Pour Reboul (2000), une métareprésentation est
une description d'une situation centrée sur l'agent et qui explicite
quatre sortes d'information : 1. Qui est l'agent ? 2. Quelle est son
attitude propositionnelle ? 3. Quelle est la proposition en
jeu ? 4. Que décrit-elle ?
Lorsque les enfants accèdent aux
métareprésentations, leurs représentations et celles
d'autrui constituent un substrat pour le raisonnement et la
compréhension des actions. Les enfants comprennent ainsi que deux
personnes peuvent avoir des représentations différentes d'un
même objet ou d'une situation selon les informations dont ils disposent.
L'enfant comprend que les erreurs de jugement peuvent être dues à
un accès incomplet aux informations (le personnage ne sait pas que
l'objet a été déplacé en son absence alors que
l'enfant le sait). Par conséquent l'enfant réalise que ce qu'il
pense et ce que les autres pensent ne correspond pas nécessairement
à la réalité mais est directement dépendant de la
connaissance (Astington, 1999).
L'acquisition de la théorie de l'esprit permet ainsi
d'accéder à une représentation de l'ensemble des
états épistémiques (croire, savoir, faire semblant,
penser, mentir, rêver).
Figure 1 : Genèse de l'action
intentionnelle d'après Bradmetz et Amiotte-Suchet ( Bradmetz, 1999)

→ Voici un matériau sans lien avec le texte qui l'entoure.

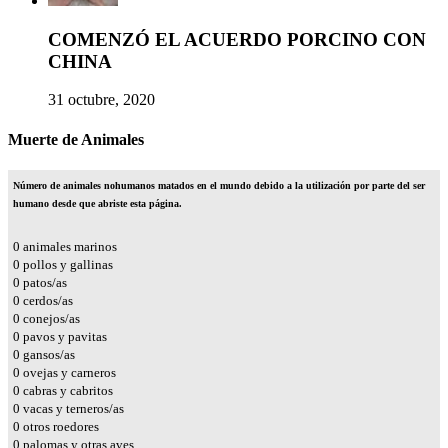
COMENZÓ EL ACUERDO PORCINO CON
CHINA
31 octubre, 2020
Muerte de Animales
Número de animales nohumanos matados en el mundo debido a la utilización por parte del ser
humano desde que abriste esta página.
0
animales marinos
0
pollos y gallinas
0
patos/as
0
cerdos/as
0
conejos/as
0
pavos y pavitas
0
gansos/as
0
ovejas y carneros
0
cabras y cabritos
0
vacas y terneros/as
0
otros roedores
0
palomas y otras aves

Pour affirmer l'existence d'une théorie de l'esprit, il
faut comme préalable que la pensée soit considérée
comme issue d'une activité rationnelle basée sur la prise en
compte de données internes et externes qui mène à
l'intentionnalité des actions (Bradmetz, 1999). Une action ne peut donc
pas se résumer à la simplification behavioriste qui
considère que les actions sont provoquées par des modifications
de l'environnement ou par des pulsions. Bradmetz propose le schéma
suivant de l'action intentionnelle :
: Est à l'origine de
EMOTIONS
INTENTION
CROYANCES
CONNAISSANCES
DESIRS
ACTION
Selon ce modèle, les désirs et les croyances
sont à l'origine d'une intention qui mènera à la
réalisation d'une action. Une croyance est issue des connaissances
construites à partir de l'observation de la situation et des
connaissances antérieures alors que les désirs sont
élaborés à partir des émotions. Les deux sources,
émotions et connaissances, sont également
interdépendantes : Les croyances interagissent avec les
émotions comme les connaissances interagissent avec les
désirs.
Les jeunes enfants qui n'ont pas encore accès à
une théorie de l'esprit justifient leur action par leur croyance mais
la relation entre croyance et réalité est directe et
« transparente » puisque, pour eux, les croyances ne
peuvent pas différer de la réalité. Ainsi, lorsque leur
action aboutit à un résultat différent de leur attente,
les enfants sont incapables de retrouver leur croyance initiale et la
remplacent par une nouvelle qui est souvent en accord avec ce qu'ils ont
observé. Cette hypothèse explique les réponses
formulées par les enfants dans les tâches de contenu inattendu.